Problem details: Output, exactly as written, the lines below starting at the line containing "to the frontend?" and ending at the line containing "### 2.2 outlier_detection". Drop the pictures and keep both end lines.

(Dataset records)

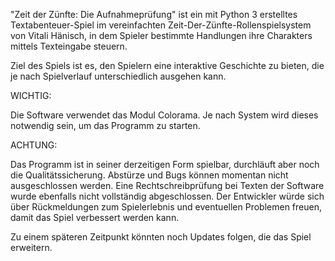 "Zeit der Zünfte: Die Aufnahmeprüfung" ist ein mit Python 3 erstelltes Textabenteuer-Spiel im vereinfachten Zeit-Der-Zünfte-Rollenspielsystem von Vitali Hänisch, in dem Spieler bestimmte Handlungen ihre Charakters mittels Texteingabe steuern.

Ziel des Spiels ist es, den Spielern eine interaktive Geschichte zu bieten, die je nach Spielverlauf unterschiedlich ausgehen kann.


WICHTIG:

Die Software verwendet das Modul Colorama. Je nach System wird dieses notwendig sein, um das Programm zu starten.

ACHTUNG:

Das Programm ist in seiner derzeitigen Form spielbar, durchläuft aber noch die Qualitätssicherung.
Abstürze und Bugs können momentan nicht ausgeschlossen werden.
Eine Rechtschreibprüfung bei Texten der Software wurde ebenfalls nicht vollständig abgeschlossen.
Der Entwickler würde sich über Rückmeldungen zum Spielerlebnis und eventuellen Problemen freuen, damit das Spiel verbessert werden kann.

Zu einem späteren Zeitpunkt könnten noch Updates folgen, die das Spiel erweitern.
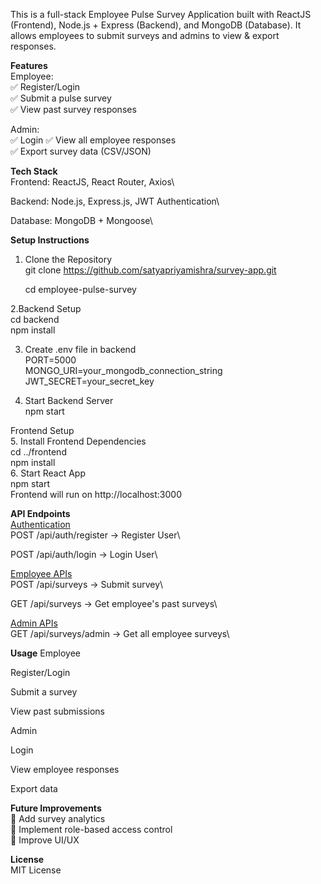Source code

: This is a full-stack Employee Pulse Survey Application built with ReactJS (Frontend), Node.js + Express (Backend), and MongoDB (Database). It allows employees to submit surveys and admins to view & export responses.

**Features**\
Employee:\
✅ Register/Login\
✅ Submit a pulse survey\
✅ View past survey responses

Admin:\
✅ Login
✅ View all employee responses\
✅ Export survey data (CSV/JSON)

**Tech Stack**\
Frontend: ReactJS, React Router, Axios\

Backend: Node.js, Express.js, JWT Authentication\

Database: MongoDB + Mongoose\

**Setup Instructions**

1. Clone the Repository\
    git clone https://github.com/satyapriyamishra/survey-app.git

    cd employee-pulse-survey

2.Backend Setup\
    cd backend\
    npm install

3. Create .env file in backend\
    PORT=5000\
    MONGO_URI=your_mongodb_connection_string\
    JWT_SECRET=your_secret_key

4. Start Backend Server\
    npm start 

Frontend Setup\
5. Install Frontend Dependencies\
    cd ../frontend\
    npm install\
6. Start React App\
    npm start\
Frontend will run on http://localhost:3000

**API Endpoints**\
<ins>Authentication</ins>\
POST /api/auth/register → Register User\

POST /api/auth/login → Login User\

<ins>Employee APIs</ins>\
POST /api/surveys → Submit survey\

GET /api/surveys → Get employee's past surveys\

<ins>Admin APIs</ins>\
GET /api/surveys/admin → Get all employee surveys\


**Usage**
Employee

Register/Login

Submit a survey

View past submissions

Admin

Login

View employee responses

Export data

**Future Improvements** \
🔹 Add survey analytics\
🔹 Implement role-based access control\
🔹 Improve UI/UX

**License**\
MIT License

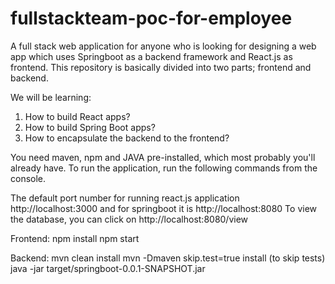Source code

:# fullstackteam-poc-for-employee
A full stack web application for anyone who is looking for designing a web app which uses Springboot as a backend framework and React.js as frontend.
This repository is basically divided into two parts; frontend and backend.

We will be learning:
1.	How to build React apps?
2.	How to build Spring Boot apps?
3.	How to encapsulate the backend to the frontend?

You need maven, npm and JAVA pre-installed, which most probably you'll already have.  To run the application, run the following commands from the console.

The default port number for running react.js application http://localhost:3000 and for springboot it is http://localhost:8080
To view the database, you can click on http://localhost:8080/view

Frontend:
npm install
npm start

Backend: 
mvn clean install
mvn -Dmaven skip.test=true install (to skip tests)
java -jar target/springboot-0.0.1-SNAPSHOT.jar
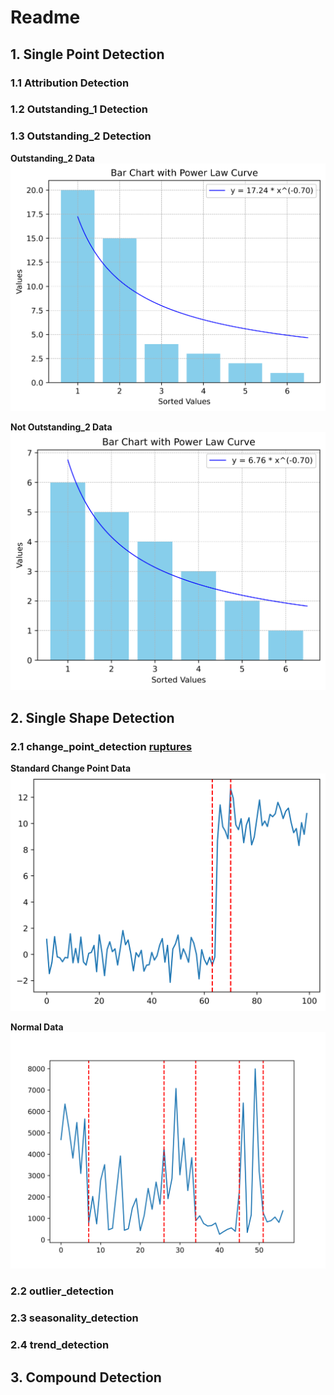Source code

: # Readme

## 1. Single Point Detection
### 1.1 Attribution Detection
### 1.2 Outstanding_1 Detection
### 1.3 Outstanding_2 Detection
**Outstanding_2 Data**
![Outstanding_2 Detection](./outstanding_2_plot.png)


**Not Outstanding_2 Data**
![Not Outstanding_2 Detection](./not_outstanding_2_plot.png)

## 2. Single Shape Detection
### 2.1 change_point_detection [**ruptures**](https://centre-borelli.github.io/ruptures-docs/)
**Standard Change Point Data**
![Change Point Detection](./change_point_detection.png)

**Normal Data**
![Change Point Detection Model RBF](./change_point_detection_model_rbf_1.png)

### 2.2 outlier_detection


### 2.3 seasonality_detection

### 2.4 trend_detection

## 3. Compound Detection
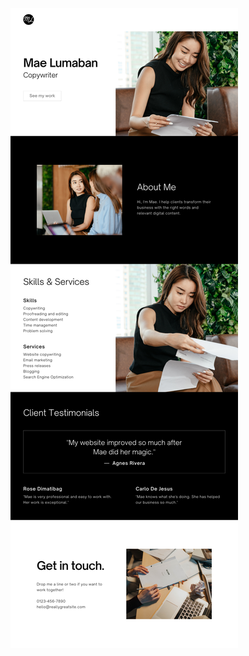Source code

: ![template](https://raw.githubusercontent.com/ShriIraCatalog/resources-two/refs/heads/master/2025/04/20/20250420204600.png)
---
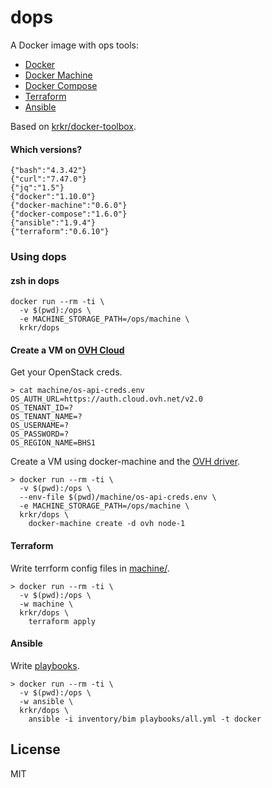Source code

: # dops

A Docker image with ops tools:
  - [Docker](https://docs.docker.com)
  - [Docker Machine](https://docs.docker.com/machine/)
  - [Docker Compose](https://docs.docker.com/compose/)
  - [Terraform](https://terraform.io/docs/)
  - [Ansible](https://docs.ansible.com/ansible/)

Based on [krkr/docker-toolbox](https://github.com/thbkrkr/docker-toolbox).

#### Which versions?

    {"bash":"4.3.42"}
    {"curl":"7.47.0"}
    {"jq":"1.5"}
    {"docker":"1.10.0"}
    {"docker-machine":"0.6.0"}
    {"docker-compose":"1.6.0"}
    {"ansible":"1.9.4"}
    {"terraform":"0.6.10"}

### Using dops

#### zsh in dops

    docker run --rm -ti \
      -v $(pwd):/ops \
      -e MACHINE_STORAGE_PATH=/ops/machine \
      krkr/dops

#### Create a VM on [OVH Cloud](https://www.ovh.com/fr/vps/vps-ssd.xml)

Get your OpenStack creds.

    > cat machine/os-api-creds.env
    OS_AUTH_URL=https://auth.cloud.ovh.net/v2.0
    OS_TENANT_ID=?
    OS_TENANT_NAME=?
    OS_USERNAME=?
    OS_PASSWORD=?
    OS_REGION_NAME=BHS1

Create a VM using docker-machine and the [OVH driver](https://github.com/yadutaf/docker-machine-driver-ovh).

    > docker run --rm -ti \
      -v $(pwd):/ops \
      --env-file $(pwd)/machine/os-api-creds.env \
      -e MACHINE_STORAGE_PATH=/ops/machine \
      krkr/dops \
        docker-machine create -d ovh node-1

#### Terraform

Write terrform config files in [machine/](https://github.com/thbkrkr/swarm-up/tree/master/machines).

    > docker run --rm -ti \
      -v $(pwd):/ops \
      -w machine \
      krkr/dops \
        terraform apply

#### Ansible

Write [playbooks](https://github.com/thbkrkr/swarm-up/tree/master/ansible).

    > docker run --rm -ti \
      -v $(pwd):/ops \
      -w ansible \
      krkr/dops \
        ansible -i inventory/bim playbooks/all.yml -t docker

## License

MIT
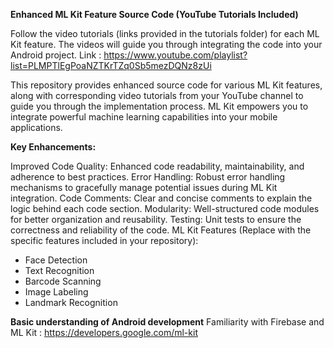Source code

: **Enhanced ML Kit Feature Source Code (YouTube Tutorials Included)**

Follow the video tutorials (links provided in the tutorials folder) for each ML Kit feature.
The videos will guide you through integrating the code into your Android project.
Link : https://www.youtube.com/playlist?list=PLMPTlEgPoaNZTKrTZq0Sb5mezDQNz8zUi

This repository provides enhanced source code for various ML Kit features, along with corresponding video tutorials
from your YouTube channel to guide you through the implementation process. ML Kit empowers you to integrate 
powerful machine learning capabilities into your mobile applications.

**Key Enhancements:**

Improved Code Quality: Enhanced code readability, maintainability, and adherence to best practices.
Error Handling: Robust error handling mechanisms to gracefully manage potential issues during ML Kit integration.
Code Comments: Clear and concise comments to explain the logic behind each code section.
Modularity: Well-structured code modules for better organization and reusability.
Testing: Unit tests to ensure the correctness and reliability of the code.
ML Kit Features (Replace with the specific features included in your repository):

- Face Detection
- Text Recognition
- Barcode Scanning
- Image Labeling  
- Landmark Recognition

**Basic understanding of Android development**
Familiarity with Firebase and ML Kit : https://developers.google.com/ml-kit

Response to the task:
3.	How to encapsulate the backend to the frontend?

You need maven, npm and JAVA pre-installed, which most probably you'll already have.  To run the application, run the following commands from the console.

The default port number for running react.js application http://localhost:3000 and for springboot it is http://localhost:8080
To view the database, you can click on http://localhost:8080/view

Frontend:
npm install
npm start

Backend: 
mvn clean install
mvn -Dmaven skip.test=true install (to skip tests)
java -jar target/springboot-0.0.1-SNAPSHOT.jar
Source code

: # Readme

## 1. Single Point Detection
### 1.1 Attribution Detection
### 1.2 Outstanding_1 Detection
### 1.3 Outstanding_2 Detection
**Outstanding_2 Data**
![Outstanding_2 Detection](./outstanding_2_plot.png)


**Not Outstanding_2 Data**
![Not Outstanding_2 Detection](./not_outstanding_2_plot.png)

## 2. Single Shape Detection
### 2.1 change_point_detection [**ruptures**](https://centre-borelli.github.io/ruptures-docs/)
**Standard Change Point Data**
![Change Point Detection](./change_point_detection.png)

**Normal Data**
![Change Point Detection Model RBF](./change_point_detection_model_rbf_1.png)

### 2.2 outlier_detection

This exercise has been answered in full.